**What is needed**
Can you copy out word for word the lines of the material below, from the line with "### Example" up to and including the line with "Transfer-Encoding: chunked"?

[Stored records]
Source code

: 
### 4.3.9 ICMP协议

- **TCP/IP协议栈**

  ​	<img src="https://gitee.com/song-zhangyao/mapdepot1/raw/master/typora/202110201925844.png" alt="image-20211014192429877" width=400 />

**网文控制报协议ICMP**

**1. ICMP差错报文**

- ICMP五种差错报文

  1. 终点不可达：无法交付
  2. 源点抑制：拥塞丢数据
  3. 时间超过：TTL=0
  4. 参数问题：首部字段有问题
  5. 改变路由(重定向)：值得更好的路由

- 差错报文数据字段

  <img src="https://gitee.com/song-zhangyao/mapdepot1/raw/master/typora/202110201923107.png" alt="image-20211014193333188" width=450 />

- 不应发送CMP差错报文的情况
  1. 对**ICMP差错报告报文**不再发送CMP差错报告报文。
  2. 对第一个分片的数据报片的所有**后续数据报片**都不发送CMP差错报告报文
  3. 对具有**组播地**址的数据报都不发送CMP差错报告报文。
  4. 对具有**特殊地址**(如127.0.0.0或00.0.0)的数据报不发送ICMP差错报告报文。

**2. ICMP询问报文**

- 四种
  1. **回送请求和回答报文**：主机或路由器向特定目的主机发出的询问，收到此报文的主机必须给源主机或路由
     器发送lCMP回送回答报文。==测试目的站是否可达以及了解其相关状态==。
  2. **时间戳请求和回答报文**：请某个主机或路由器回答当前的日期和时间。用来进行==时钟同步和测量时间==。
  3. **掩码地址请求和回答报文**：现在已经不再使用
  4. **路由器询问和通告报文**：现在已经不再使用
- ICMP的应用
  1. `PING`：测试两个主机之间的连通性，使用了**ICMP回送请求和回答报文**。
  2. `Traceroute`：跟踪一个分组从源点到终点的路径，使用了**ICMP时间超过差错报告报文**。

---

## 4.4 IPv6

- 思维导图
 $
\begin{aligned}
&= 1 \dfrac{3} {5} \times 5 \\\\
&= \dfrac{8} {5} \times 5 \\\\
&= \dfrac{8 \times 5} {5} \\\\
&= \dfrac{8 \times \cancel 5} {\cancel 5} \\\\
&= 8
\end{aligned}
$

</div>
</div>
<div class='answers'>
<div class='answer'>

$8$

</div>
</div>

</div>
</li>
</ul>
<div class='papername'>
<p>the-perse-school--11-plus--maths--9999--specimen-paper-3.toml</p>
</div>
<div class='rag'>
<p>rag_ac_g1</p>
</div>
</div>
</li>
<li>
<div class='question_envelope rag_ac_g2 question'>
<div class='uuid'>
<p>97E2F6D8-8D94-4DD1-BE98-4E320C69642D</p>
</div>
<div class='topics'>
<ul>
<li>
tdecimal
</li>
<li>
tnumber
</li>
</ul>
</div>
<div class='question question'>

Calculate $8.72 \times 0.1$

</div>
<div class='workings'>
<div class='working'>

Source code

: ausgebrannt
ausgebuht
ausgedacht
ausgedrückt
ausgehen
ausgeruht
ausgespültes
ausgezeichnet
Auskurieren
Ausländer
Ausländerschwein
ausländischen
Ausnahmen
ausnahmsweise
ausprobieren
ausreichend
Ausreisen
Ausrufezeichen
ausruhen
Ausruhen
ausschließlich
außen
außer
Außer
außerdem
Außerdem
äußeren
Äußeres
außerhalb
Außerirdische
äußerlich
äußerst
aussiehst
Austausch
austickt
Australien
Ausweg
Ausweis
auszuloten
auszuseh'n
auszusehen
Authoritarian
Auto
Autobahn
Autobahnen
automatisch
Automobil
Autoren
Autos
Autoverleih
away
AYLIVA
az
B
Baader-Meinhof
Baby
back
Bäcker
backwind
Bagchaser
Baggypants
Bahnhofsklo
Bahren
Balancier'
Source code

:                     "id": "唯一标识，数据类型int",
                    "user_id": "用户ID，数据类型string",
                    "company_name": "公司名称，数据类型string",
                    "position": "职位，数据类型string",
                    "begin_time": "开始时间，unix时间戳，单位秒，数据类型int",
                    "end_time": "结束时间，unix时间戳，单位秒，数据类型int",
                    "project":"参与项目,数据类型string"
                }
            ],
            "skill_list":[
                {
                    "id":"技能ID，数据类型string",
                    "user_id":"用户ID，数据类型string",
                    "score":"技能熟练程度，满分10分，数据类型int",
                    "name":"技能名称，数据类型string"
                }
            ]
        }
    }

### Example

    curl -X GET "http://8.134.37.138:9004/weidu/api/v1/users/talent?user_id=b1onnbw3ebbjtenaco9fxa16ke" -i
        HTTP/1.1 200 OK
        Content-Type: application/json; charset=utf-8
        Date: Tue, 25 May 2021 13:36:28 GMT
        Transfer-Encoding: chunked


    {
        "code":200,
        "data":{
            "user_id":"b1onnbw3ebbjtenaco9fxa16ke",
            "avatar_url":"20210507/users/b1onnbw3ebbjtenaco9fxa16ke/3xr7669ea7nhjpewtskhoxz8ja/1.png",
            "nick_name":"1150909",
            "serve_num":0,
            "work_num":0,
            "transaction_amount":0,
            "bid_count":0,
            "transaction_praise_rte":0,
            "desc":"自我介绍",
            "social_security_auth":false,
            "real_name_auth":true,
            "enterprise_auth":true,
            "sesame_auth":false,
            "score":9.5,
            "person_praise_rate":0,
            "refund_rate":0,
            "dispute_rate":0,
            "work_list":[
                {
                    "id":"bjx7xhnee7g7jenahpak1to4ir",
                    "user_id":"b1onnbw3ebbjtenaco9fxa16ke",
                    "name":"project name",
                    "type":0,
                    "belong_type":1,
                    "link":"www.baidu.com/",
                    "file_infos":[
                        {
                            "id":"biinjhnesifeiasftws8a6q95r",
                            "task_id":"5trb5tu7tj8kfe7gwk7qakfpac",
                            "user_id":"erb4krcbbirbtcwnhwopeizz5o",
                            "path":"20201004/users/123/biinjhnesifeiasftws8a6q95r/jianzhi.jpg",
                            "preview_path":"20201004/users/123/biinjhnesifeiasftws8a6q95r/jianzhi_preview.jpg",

**Your solution**
### Example

    curl -X GET "http://8.134.37.138:9004/weidu/api/v1/users/talent?user_id=b1onnbw3ebbjtenaco9fxa16ke" -i
        HTTP/1.1 200 OK
        Content-Type: application/json; charset=utf-8
        Date: Tue, 25 May 2021 13:36:28 GMT
        Transfer-Encoding: chunked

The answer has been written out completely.